**Challenge**
Continue the passage below on NAFTA and the income gap between Mexico and the United States, starting after its final sentence.

**Page excerpt**
Mexican per capita average income in 2002 was still only roughly a sixth of U.S. per capita average income, just as in 1993 (Sangmeister/Melchor del Río 2004). Income disparities have grown by 10,6% between the US and Mexico in the last ten years and real wages in Mexico have fallen at an annual rate of 0,2% (Stiglitz 2004). Increases in wages for less qualified or handicapped workers have been limited to the "maquiladoras". It is for this reason that Mexico also has one of the highest concentrations of income in Latin America (Sangmeister/Melchor del Río 2004). Thus, when assessing the importance of NAFTA-related job losses in Mexico, Robert Pastor claims that "NAFTA was silent on the development gap between Mexico and its two northern neighbors, and that gap has widened" (Pastor 2004). Only the most developed areas of Mexico, such as the northern districts that accommodate the "maquiladoras" (factories allowed to import duty free if their output is exported) benefited (Sangmeister/Melchor del Río 2004) – therefore, the divide between the manufacturing north and the agricultural south has been exacerbated. 90% of investment since NAFTA has been received by just four states (of which three are on the northern border) of Mexico's total 31 states. As a result, these three states have since grown ten times as fast as others in the south of the country (Pastor 2004).

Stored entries
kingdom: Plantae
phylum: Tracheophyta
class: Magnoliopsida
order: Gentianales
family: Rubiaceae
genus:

**Task output**
There was no "race to the bottom" in environmental legislation (Audley et al. 2003). However, NAFTA's environmental side-agreement was "toothless" because the Mexican and Canadian governments would not have accepted it otherwise, as neither country would have wanted to provide funds to clean the border (Hufbauer/Goodrich 2004). Additionally, NAFTA changed Mexico's commercial farming practices by industrialising them to increase production levels. This change put the environment at risk – the damage to the environment is already greater than the economic gains since NAFTA's implementation (Audley et al. 2003).
NAFTA was oversold in terms of the moderating effect it would have on the flow of migration from Mexico into the U.S (Weiner 2003). After ten years, total illegal immigration into the U.S. from Mexico has risen from an estimated 210,000 to an estimated 270,000 persons a year. The reason for this is that simply not enough jobs were created to accommodate those that chose to leave (Sangmeister/Melchor del Río 2004). However, historical migration patterns, employment opportunities in the U.S. and the financial crisis of 1994/95 must be considered and ultimately provide better explanations than NAFTA on its own (Audley et al. 2003).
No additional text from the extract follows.